§ **Data in this exercise**
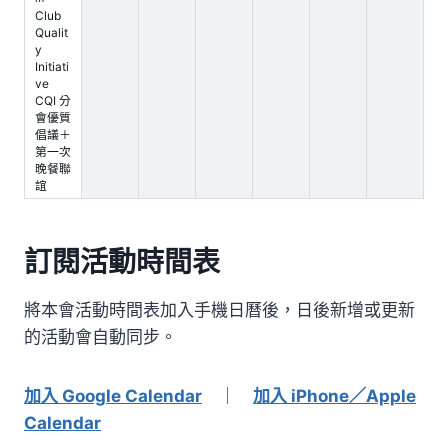
Club
Qualit
y
Initiati
ve
CQI 分
會優質
倡議＋
第一次
晚餐聯
誼
訂閱活動時間表
將本會活動時間表加入手機日曆後，日後新增或更新
的活動會自動同步。
加入 Google Calendar
｜
加入 iPhone／Apple
Calendar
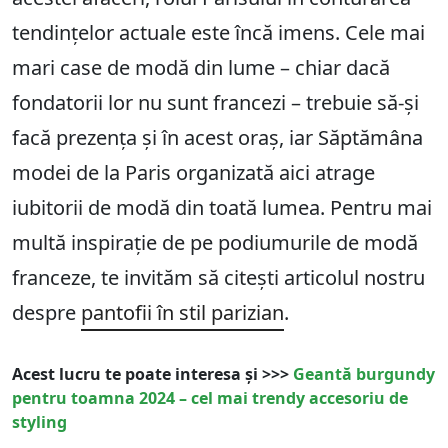
tendințelor actuale este încă imens. Cele mai
mari case de modă din lume – chiar dacă
fondatorii lor nu sunt francezi – trebuie să-și
facă prezența și în acest oraș, iar Săptămâna
modei de la Paris organizată aici atrage
iubitorii de modă din toată lumea. Pentru mai
multă inspirație de pe podiumurile de modă
franceze, te invităm să citești articolul nostru
despre
pantofii în stil parizian
.
Acest lucru te poate interesa și >>>
Geantă burgundy
pentru toamna 2024 – cel mai trendy accesoriu de
styling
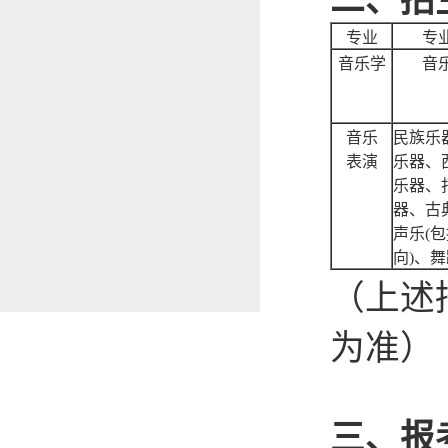
二、招
专业
专
音乐学
音
音乐
民族乐
表演
乐器、
乐器、
器、古
声乐(
向)、
（上述
为准）
三、报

§ **Exercise goal**
The word "modă" appears in some lines above. Return every one of those lines.

§ **Result below**
mari case de modă din lume – chiar dacă
iubitorii de modă din toată lumea. Pentru mai
multă inspirație de pe podiumurile de modă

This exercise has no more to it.